Could you return each line of the material that has "expression" in it?

Supplied material -
- - -

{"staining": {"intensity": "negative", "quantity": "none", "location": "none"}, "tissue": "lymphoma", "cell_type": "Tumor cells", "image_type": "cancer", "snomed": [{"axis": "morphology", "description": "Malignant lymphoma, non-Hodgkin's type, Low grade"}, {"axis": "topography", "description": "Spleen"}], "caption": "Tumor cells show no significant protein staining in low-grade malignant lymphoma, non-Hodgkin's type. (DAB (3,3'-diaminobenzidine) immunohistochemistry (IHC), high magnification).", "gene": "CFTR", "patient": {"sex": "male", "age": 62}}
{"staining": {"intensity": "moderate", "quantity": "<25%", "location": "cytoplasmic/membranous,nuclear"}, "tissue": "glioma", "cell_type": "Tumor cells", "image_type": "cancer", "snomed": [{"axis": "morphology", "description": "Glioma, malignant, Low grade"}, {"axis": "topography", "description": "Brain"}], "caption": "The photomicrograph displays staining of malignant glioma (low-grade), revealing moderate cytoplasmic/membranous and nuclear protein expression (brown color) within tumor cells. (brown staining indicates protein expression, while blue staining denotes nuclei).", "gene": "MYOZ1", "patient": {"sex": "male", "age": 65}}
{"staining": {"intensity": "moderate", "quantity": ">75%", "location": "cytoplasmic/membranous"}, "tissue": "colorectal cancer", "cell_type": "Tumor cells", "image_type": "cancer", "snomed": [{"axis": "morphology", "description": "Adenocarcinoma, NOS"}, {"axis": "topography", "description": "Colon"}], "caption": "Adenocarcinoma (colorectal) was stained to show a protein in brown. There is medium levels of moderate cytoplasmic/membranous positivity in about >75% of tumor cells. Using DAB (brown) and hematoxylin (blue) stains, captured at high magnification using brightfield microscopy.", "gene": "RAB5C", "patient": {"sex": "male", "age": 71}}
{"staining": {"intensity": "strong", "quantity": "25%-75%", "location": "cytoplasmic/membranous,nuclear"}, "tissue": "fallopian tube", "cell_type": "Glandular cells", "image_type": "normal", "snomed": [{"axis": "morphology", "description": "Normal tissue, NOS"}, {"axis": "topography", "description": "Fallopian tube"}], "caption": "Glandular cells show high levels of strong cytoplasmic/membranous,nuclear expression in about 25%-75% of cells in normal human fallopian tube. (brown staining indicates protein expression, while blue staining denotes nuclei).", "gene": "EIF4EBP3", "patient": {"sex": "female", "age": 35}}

- - -

Task answer -
{"staining": {"intensity": "moderate", "quantity": "<25%", "location": "cytoplasmic/membranous,nuclear"}, "tissue": "glioma", "cell_type": "Tumor cells", "image_type": "cancer", "snomed": [{"axis": "morphology", "description": "Glioma, malignant, Low grade"}, {"axis": "topography", "description": "Brain"}], "caption": "The photomicrograph displays staining of malignant glioma (low-grade), revealing moderate cytoplasmic/membranous and nuclear protein expression (brown color) within tumor cells. (brown staining indicates protein expression, while blue staining denotes nuclei).", "gene": "MYOZ1", "patient": {"sex": "male", "age": 65}}
{"staining": {"intensity": "strong", "quantity": "25%-75%", "location": "cytoplasmic/membranous,nuclear"}, "tissue": "fallopian tube", "cell_type": "Glandular cells", "image_type": "normal", "snomed": [{"axis": "morphology", "description": "Normal tissue, NOS"}, {"axis": "topography", "description": "Fallopian tube"}], "caption": "Glandular cells show high levels of strong cytoplasmic/membranous,nuclear expression in about 25%-75% of cells in normal human fallopian tube. (brown staining indicates protein expression, while blue staining denotes nuclei).", "gene": "EIF4EBP3", "patient": {"sex": "female", "age": 35}}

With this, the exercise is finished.